* [Action item]
List every line in the listing below that contains the string "bien", copying each one in full. Only matches with the same capitalization count.

--- START ---

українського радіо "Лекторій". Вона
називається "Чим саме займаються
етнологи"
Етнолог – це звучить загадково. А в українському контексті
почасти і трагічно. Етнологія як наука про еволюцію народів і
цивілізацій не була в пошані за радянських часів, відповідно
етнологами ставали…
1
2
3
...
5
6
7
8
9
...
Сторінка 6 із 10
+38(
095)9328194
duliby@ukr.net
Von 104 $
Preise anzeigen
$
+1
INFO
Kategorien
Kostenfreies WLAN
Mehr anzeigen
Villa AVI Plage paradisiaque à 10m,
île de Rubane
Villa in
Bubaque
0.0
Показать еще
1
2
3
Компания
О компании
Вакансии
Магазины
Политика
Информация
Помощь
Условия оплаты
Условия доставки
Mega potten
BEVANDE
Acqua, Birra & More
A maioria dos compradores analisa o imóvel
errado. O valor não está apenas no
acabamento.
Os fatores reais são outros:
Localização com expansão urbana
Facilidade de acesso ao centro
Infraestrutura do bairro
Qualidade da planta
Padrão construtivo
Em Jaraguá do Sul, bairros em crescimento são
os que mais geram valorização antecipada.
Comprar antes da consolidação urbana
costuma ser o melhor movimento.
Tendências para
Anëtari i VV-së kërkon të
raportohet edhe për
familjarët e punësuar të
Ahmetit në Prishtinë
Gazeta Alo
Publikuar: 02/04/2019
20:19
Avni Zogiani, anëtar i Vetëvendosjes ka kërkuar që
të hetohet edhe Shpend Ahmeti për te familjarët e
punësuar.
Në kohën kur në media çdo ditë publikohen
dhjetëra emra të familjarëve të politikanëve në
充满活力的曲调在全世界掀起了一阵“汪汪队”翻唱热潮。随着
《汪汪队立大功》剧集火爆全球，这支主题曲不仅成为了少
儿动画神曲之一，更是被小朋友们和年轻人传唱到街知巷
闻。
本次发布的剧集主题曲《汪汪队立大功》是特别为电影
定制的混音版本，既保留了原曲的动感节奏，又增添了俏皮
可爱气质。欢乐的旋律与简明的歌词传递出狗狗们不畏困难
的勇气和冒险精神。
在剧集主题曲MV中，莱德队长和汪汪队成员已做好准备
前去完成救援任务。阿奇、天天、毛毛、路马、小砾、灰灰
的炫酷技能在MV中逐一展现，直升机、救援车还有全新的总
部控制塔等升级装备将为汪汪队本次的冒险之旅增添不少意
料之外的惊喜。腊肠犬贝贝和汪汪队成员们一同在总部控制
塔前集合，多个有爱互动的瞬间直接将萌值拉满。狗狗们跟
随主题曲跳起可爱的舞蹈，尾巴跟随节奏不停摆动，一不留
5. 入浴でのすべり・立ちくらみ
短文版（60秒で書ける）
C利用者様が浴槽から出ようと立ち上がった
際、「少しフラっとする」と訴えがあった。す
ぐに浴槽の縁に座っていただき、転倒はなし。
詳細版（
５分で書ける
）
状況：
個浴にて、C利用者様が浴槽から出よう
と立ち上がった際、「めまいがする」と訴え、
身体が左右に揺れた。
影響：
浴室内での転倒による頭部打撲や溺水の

--- END ---
--- START ---

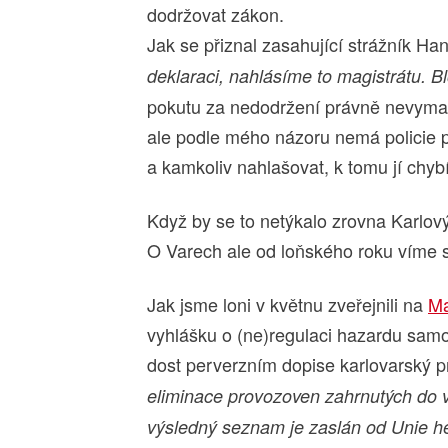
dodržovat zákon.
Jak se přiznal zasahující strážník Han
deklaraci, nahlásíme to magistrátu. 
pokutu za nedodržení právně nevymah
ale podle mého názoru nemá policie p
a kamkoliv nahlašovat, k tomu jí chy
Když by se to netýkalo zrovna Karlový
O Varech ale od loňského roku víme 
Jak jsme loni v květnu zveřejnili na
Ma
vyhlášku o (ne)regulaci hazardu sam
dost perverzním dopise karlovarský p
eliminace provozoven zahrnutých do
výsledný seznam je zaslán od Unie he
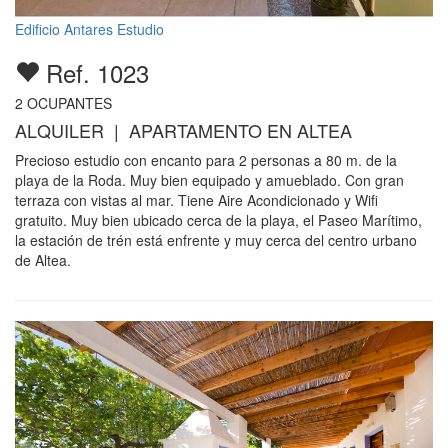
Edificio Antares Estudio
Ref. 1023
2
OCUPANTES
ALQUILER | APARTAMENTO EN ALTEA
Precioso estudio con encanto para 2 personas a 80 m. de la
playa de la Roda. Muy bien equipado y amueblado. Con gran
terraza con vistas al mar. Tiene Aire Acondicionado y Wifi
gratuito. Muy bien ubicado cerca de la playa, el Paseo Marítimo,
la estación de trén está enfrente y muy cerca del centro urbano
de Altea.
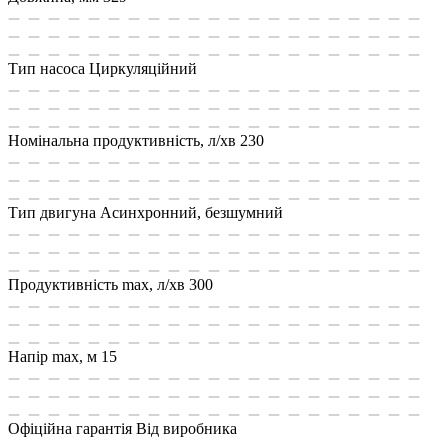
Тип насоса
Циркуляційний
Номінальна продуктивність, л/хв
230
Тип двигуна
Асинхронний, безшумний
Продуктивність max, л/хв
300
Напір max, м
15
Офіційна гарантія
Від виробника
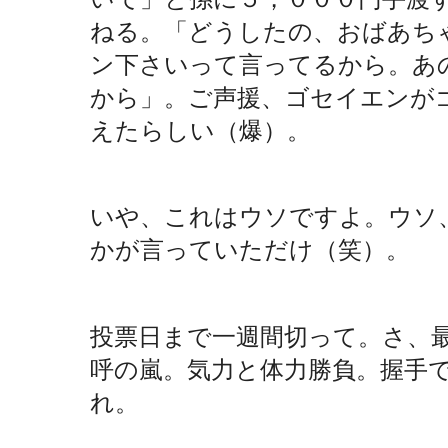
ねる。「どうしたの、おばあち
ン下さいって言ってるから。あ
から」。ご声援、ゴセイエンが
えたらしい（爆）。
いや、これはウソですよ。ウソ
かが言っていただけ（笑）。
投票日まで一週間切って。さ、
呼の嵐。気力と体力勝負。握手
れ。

--- END ---

* [Task response]
playa de la Roda. Muy bien equipado y amueblado. Con gran
gratuito. Muy bien ubicado cerca de la playa, el Paseo Marítimo,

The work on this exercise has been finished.